The therapeutic effect of intraosseous blockade is due to several factors:

   1. Inserting a needle into the bone is cortical decompressive trepanation, which reduces the intraosseous pressure and hence reduce intraosseous receptor overstimulation.

   2. Within 3-6 weeks after insertion of the needle is the restoration of damaged bone trabeculae, which stimulates reparative regeneration and improves local microcirculation.

   3. Inserting a needle into the bone exerts a powerful reflex positive impact on the pathogenetic mechanisms of spinal osteochondrosis.

   4. The introduction of drugs directly into the bone marrow vertebral allows them to reach high concentrations in bone and maximum impact on osteoreceptors.

   5. Due to the peculiarities of the blood outflow from the bone is reintroduced with the drugs letting the drug flow into all the surrounding bone tissue.     

  6. Introduction of liquid into the bone under pressure and opens reserved  bone vessels, thereby creating conditions for normalization of intraosseous flow.

   The therapeutic blockade has marked characteristics, three phase changes in the pain.
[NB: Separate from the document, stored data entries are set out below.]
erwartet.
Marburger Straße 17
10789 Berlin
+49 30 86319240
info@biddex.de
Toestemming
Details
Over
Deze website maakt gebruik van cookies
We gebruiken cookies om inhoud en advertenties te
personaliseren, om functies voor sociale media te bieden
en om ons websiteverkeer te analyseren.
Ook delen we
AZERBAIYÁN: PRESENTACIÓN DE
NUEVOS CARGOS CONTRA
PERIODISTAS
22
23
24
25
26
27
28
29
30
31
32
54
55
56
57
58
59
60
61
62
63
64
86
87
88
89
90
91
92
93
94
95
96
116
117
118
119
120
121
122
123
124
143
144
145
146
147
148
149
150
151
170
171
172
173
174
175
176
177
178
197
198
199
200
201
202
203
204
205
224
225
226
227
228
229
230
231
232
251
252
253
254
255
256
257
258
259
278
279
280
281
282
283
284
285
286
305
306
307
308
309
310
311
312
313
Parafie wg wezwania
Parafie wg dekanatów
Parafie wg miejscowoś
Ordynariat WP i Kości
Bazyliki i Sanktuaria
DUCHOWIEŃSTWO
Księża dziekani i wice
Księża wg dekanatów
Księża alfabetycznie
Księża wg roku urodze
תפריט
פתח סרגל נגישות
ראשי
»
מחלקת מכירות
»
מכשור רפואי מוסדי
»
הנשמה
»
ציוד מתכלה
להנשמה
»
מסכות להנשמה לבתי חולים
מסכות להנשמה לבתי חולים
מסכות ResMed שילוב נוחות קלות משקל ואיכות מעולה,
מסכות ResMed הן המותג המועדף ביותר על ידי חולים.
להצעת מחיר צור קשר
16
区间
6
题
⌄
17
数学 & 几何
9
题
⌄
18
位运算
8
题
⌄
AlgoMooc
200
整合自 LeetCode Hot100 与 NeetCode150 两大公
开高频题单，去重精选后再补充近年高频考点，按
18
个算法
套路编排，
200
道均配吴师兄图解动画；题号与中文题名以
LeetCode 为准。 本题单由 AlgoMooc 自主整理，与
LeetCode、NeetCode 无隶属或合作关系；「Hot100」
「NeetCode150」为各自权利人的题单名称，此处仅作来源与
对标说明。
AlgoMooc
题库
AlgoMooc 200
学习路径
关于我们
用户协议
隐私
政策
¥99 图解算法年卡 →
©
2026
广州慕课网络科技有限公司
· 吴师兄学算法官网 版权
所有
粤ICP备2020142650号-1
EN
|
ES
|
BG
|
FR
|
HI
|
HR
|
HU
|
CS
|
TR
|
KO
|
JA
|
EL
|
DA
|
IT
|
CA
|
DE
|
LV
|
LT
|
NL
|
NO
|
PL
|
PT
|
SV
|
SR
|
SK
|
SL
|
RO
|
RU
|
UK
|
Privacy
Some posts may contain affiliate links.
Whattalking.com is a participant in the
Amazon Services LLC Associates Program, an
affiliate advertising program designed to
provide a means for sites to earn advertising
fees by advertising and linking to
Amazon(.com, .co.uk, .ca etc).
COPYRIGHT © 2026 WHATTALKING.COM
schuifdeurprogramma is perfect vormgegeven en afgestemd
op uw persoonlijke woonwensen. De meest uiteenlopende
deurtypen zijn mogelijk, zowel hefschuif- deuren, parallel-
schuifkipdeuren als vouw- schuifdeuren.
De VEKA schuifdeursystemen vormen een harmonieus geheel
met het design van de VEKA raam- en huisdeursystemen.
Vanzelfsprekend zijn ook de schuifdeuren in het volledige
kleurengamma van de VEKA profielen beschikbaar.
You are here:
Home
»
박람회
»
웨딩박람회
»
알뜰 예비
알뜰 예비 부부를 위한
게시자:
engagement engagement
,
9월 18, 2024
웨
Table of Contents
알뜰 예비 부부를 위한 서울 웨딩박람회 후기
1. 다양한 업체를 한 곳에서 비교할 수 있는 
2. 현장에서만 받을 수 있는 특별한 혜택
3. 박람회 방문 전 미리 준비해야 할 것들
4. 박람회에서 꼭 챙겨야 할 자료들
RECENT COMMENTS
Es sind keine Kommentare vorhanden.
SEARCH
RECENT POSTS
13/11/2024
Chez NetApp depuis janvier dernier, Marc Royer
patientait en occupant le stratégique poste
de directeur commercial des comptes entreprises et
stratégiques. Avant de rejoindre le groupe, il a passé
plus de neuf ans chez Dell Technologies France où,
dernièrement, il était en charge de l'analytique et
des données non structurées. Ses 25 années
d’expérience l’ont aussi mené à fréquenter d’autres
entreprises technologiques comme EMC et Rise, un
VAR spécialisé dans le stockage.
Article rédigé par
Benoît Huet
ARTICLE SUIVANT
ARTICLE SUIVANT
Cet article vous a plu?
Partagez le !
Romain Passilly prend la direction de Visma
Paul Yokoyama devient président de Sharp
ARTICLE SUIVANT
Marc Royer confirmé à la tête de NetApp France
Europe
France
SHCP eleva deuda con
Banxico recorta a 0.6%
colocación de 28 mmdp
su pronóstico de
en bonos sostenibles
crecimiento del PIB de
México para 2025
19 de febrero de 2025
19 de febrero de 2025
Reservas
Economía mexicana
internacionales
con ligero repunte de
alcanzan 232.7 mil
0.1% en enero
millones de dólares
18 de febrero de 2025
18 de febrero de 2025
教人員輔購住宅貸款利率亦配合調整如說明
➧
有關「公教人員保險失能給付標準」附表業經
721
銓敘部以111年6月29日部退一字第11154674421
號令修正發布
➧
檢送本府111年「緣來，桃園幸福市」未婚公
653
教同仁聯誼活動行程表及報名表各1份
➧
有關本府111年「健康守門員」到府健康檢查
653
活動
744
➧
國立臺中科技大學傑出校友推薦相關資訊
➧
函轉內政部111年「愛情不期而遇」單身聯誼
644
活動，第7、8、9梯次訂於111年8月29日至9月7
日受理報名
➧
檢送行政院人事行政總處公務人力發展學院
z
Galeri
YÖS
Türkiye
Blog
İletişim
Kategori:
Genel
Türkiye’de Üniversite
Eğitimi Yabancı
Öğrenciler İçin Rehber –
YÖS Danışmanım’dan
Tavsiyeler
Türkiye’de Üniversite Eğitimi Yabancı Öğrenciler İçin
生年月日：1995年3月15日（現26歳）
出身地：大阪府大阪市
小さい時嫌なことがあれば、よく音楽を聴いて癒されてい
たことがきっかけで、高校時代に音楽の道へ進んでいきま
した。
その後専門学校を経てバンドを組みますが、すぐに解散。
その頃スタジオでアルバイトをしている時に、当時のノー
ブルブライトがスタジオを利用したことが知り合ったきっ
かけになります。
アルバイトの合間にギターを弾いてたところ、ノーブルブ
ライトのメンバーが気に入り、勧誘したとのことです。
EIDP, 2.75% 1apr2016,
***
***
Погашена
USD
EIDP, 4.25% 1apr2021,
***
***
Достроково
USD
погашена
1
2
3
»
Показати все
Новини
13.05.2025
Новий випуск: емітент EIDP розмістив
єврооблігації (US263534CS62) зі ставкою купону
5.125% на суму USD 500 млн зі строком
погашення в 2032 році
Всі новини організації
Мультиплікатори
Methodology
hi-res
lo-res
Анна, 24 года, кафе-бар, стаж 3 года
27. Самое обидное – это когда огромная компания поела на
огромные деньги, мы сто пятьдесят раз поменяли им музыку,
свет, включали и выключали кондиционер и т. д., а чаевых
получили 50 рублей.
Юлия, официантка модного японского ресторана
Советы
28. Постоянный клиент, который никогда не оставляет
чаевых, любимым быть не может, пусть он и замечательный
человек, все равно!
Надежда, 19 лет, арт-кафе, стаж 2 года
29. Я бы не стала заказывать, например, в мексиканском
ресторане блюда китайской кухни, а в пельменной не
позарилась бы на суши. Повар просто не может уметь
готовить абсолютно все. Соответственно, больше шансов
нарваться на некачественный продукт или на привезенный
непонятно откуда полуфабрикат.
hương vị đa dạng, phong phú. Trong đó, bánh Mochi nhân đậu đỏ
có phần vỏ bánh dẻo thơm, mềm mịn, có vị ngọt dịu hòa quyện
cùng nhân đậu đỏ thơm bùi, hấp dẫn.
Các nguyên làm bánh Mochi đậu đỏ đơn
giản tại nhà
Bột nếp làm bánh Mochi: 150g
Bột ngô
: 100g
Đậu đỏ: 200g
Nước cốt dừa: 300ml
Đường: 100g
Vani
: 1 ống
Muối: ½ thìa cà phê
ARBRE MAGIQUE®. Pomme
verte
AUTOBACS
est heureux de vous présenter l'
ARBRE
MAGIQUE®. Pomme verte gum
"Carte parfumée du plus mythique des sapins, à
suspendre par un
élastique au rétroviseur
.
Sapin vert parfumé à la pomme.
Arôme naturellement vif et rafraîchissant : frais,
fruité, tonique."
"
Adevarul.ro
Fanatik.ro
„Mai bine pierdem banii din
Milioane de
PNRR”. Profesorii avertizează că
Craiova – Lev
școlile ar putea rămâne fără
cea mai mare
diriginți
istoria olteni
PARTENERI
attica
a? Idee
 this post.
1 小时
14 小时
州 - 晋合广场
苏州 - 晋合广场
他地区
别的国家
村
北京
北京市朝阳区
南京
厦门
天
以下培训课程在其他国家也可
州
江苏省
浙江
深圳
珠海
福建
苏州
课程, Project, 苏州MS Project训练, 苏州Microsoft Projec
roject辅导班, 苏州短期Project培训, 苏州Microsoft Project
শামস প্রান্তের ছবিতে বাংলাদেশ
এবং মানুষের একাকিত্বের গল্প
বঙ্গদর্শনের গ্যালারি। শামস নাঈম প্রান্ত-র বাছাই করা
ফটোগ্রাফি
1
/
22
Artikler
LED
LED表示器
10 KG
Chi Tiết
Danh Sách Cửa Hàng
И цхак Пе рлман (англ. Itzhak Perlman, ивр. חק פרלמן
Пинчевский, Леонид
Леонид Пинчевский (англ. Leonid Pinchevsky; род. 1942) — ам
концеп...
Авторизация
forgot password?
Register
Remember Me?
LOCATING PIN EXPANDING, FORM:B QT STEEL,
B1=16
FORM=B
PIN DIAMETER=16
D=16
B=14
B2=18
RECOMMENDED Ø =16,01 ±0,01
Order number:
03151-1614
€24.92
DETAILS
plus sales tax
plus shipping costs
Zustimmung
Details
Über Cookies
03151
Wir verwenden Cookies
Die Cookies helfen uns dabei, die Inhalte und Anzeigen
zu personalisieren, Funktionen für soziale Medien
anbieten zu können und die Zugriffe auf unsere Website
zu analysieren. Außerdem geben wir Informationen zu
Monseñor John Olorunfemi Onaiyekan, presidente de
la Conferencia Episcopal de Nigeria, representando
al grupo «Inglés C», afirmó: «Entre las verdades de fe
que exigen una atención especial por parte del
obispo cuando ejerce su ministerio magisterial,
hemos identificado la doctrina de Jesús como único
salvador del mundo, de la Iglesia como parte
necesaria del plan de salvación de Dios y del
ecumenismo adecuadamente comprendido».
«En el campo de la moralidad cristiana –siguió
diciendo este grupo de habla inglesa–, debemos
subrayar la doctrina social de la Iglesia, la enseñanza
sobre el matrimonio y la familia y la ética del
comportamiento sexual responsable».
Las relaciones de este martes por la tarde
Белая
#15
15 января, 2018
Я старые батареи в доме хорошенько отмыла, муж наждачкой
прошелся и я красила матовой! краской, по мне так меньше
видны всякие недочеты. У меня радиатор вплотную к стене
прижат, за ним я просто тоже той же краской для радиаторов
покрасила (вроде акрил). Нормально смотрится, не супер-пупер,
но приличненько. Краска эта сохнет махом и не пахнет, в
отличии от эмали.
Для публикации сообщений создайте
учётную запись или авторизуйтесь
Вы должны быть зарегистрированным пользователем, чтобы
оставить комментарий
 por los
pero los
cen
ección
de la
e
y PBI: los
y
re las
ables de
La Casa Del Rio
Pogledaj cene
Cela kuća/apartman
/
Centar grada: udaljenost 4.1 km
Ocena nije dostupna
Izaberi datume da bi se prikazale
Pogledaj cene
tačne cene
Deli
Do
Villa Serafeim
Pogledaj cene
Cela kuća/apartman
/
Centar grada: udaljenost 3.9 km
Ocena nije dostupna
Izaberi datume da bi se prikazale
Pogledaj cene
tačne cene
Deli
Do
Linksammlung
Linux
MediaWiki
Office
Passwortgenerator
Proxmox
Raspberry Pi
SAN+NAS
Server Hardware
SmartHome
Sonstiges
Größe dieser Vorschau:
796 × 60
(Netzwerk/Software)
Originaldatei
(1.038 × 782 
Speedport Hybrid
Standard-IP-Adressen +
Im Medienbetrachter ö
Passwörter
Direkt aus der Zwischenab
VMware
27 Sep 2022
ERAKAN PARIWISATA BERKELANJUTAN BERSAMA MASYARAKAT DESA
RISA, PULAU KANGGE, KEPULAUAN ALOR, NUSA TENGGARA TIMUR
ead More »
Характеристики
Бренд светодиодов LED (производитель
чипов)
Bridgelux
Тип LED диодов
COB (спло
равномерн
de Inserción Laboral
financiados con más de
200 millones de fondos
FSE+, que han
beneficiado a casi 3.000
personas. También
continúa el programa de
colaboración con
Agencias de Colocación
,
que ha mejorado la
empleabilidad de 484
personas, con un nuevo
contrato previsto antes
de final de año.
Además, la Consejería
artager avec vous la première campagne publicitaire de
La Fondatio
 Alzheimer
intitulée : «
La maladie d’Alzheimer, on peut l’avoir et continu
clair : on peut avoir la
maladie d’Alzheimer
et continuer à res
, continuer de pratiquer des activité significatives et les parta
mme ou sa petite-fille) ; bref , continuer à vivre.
The first phase - the aggravation of "recognizable pain," which is caused by mechanical stimulation of the receptors in the painful area with the introduction of the first portions of the solution, the duration of the phase corresponds to the latent period of the anaesthetic. The second phase - anaesthesia when under the influence of anaesthetic pain reduced to minimum - to an average of 25% from the baseline. The duration of this phase corresponds to the duration of the anaesthetic in the painful area. Phase 3 - therapeutic effect when, after closure of the anaesthetic and its elimination from the body pain is resumed, but on average to 50% from the baseline. The duration of this phase can be from several hours to several days.